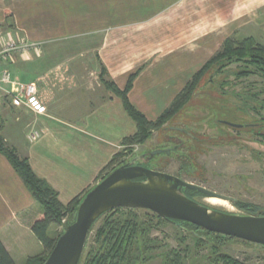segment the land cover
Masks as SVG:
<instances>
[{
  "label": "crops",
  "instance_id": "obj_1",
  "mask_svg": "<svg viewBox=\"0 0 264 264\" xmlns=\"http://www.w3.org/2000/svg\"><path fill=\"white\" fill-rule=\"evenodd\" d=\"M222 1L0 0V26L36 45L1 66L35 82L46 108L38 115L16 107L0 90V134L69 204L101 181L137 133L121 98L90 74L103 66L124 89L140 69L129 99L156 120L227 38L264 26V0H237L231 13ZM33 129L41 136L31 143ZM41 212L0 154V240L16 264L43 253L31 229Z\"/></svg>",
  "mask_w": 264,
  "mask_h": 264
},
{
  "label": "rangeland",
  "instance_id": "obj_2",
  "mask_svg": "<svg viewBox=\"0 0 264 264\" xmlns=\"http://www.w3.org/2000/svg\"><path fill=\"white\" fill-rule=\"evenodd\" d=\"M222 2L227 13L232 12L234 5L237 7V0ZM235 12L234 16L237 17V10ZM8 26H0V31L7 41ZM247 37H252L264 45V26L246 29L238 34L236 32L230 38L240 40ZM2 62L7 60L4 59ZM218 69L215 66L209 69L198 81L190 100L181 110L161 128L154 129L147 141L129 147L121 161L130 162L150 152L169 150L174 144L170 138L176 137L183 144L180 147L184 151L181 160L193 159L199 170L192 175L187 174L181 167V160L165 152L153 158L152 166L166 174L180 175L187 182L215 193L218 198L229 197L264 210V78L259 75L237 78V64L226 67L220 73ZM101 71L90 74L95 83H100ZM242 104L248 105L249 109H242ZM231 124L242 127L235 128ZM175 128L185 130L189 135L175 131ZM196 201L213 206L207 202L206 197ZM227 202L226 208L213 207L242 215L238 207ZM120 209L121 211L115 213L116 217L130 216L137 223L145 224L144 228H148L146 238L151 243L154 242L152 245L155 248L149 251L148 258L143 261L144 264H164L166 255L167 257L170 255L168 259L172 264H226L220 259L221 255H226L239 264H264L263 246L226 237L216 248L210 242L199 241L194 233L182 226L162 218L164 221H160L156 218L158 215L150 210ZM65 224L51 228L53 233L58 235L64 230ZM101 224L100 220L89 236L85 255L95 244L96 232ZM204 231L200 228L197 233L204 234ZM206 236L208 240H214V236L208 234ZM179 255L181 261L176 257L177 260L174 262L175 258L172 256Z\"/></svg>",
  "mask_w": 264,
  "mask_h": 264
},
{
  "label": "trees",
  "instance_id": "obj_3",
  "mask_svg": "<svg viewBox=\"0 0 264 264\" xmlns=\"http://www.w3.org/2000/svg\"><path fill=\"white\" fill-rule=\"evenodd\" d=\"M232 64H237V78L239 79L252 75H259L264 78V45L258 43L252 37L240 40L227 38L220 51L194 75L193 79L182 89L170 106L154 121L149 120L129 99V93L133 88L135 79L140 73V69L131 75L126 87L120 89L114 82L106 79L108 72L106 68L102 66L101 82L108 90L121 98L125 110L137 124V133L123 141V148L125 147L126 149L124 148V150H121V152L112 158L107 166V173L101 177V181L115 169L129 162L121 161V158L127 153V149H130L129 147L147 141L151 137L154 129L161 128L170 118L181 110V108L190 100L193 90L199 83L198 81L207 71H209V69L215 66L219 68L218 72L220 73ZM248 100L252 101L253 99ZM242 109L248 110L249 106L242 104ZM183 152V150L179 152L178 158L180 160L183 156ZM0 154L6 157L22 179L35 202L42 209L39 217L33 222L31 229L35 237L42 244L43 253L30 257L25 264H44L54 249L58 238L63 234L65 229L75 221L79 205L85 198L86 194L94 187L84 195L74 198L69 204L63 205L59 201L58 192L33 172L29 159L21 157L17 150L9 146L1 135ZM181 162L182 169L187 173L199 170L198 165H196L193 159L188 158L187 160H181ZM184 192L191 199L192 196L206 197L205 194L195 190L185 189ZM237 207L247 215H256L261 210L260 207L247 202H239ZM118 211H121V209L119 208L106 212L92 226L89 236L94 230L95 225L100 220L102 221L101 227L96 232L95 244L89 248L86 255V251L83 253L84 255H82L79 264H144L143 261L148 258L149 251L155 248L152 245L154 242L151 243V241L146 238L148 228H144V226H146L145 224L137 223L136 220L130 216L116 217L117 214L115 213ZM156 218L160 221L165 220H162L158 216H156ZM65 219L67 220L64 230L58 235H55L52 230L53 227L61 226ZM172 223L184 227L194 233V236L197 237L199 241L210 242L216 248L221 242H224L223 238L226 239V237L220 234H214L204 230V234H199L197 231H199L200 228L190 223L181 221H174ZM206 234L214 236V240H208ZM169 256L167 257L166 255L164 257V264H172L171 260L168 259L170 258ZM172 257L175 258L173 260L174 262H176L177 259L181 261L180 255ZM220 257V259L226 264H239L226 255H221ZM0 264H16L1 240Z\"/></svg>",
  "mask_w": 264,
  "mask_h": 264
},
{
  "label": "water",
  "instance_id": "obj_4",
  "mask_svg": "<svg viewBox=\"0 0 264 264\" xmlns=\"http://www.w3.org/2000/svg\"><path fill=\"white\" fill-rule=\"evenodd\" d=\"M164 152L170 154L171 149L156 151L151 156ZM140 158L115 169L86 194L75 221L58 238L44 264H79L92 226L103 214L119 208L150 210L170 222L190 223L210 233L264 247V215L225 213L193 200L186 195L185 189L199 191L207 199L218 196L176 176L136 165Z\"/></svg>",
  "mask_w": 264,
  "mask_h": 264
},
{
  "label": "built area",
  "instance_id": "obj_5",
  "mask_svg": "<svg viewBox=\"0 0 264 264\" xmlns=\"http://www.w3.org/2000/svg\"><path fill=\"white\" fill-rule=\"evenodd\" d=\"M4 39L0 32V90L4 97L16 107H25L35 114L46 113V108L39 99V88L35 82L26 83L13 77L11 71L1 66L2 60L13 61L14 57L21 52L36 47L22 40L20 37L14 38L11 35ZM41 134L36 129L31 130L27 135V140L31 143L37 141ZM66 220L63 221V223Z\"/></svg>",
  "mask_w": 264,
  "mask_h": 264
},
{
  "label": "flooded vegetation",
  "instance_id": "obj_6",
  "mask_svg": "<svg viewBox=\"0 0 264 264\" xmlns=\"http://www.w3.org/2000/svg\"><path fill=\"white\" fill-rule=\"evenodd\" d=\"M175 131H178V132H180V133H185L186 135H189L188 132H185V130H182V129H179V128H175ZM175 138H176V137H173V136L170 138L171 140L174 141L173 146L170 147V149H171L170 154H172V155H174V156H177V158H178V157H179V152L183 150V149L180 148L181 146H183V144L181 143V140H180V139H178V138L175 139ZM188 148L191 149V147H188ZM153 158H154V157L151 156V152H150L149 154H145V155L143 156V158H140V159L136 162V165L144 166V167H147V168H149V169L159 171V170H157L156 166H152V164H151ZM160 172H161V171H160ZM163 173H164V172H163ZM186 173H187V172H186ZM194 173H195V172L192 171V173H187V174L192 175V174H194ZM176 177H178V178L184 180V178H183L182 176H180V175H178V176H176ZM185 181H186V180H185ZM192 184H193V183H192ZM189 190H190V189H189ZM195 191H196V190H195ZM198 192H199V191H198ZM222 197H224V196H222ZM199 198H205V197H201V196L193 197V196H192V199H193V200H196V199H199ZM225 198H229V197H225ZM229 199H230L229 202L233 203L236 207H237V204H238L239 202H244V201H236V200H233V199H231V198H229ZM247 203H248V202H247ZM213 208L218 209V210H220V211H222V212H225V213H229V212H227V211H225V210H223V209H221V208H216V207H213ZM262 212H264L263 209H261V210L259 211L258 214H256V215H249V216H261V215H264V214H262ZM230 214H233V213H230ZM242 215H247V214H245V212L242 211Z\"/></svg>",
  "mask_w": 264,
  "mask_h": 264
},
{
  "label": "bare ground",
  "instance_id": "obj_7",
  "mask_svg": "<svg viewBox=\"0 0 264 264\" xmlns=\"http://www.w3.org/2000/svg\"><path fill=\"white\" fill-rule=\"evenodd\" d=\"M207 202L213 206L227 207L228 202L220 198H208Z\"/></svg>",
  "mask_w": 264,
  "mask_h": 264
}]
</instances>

______________________________

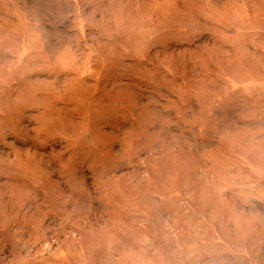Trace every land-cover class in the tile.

______________________________

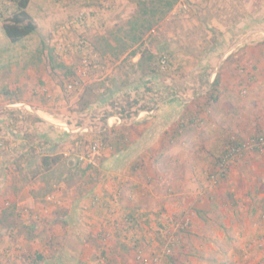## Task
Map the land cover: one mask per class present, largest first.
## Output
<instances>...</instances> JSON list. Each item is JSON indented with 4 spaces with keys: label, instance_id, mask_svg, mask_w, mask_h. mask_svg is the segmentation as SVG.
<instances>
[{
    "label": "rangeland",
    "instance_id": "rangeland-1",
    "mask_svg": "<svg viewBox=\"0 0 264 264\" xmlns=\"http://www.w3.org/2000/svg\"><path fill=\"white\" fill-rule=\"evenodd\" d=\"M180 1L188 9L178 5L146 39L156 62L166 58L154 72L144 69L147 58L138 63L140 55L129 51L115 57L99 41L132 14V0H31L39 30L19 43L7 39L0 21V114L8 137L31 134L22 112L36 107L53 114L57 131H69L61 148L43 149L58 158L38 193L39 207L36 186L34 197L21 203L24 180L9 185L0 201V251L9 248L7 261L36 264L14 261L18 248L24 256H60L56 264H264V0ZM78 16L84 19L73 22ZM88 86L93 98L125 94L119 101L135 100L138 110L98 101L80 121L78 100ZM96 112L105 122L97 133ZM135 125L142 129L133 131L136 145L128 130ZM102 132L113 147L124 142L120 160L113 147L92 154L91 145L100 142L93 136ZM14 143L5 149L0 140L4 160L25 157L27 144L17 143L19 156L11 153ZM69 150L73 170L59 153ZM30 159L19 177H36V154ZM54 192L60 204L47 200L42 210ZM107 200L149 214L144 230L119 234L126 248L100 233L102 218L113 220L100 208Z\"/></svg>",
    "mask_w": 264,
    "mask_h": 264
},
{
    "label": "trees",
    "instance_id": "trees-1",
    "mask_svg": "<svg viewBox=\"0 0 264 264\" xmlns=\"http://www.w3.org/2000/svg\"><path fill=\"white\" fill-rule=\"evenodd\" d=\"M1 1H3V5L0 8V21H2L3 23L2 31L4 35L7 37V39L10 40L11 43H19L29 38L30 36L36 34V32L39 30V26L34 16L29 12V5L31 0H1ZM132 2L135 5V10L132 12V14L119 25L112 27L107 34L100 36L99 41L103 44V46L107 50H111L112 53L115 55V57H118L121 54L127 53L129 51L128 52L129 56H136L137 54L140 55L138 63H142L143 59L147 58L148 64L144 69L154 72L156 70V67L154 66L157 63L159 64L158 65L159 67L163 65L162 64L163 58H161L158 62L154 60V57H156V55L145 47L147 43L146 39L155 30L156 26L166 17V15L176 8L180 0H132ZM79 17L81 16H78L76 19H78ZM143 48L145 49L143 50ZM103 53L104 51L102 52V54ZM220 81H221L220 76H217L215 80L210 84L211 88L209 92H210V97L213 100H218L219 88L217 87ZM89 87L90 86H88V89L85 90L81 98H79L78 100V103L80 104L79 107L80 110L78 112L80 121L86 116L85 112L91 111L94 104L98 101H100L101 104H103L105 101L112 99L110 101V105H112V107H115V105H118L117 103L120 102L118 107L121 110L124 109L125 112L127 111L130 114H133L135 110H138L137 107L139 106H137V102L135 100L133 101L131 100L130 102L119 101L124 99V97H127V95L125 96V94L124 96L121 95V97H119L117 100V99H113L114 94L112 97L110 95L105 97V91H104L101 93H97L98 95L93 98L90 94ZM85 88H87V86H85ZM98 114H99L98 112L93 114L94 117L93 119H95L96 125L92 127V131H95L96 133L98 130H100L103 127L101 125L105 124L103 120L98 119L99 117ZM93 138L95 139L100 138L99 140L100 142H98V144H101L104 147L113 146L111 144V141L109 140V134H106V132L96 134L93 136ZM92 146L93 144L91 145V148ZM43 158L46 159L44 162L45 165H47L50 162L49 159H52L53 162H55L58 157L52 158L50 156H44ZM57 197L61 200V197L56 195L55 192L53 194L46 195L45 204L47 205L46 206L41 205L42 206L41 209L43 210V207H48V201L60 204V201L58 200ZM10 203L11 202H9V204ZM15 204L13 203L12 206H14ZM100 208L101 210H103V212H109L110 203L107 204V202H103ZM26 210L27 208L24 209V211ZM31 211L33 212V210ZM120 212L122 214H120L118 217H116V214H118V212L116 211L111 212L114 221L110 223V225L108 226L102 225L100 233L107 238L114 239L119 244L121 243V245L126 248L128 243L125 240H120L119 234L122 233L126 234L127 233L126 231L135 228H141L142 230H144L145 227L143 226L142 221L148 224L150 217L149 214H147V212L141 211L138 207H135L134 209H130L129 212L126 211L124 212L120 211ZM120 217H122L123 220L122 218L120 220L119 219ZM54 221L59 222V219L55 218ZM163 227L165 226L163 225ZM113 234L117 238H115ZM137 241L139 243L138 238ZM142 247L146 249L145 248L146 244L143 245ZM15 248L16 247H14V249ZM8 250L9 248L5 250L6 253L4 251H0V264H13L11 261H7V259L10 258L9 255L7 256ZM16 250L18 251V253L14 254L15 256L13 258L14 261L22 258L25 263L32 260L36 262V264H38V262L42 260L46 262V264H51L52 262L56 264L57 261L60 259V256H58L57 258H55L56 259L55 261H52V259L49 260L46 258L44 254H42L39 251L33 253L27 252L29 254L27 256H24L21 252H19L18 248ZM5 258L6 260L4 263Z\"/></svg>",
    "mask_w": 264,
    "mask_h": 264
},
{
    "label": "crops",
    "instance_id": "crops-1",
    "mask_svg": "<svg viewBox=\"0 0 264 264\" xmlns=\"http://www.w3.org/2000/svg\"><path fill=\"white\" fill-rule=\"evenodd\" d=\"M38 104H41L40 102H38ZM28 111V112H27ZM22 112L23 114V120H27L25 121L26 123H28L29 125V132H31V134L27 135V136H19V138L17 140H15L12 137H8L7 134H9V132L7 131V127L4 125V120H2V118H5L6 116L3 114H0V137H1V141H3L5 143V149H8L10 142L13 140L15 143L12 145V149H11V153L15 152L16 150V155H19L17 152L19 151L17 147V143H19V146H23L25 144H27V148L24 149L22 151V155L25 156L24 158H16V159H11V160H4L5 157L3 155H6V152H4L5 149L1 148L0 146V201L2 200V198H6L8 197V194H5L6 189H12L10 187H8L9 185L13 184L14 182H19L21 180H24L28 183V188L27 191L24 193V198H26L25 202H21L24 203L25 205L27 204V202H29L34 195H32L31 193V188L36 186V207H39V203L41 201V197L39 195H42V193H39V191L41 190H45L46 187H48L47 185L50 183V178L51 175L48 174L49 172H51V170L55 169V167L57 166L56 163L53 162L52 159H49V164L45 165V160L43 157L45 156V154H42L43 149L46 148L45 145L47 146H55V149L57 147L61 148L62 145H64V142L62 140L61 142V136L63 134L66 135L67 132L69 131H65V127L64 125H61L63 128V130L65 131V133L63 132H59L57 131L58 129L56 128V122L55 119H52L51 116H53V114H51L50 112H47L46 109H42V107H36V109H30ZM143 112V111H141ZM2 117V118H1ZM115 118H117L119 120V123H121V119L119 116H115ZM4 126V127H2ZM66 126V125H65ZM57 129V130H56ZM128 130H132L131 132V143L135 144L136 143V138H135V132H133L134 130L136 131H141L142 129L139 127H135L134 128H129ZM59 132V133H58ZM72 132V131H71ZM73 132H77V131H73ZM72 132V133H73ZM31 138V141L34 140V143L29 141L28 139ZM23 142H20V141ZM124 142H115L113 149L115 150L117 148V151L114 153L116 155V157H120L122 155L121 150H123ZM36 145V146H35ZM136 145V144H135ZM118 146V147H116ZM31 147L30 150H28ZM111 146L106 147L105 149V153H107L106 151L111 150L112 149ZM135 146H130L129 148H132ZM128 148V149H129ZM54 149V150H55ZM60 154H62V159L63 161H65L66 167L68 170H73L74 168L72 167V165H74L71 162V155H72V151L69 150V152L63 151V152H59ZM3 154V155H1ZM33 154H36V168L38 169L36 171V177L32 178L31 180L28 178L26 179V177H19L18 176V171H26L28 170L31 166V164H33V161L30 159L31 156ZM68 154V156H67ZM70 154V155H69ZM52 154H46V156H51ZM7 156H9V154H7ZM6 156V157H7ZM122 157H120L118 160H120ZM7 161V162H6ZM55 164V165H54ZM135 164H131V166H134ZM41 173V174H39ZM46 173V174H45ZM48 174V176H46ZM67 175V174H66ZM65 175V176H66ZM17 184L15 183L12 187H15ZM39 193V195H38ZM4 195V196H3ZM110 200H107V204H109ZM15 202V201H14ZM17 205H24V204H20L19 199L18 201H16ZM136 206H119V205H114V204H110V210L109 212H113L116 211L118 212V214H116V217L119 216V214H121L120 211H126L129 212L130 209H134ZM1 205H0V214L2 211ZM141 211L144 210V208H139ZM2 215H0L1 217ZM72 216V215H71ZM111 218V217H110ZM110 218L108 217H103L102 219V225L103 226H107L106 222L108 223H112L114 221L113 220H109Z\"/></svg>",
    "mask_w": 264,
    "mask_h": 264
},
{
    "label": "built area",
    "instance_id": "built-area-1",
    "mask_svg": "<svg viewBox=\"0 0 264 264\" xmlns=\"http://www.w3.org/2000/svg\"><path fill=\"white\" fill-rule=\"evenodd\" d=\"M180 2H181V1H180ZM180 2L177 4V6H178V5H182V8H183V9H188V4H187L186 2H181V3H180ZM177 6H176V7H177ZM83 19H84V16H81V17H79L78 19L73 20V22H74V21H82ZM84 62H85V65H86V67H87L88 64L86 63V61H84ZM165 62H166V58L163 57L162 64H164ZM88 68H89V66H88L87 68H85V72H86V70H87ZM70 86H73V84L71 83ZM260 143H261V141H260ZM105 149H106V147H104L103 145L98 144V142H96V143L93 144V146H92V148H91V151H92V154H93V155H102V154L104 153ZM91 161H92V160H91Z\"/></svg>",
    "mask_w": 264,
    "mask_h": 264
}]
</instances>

______________________________

Pull out every line in the items above that contains the string "crops", treating uppercase and lowercase as different.

_Exercise solution_
  "label": "crops",
    "label": "crops",
    "instance_id": "crops-1",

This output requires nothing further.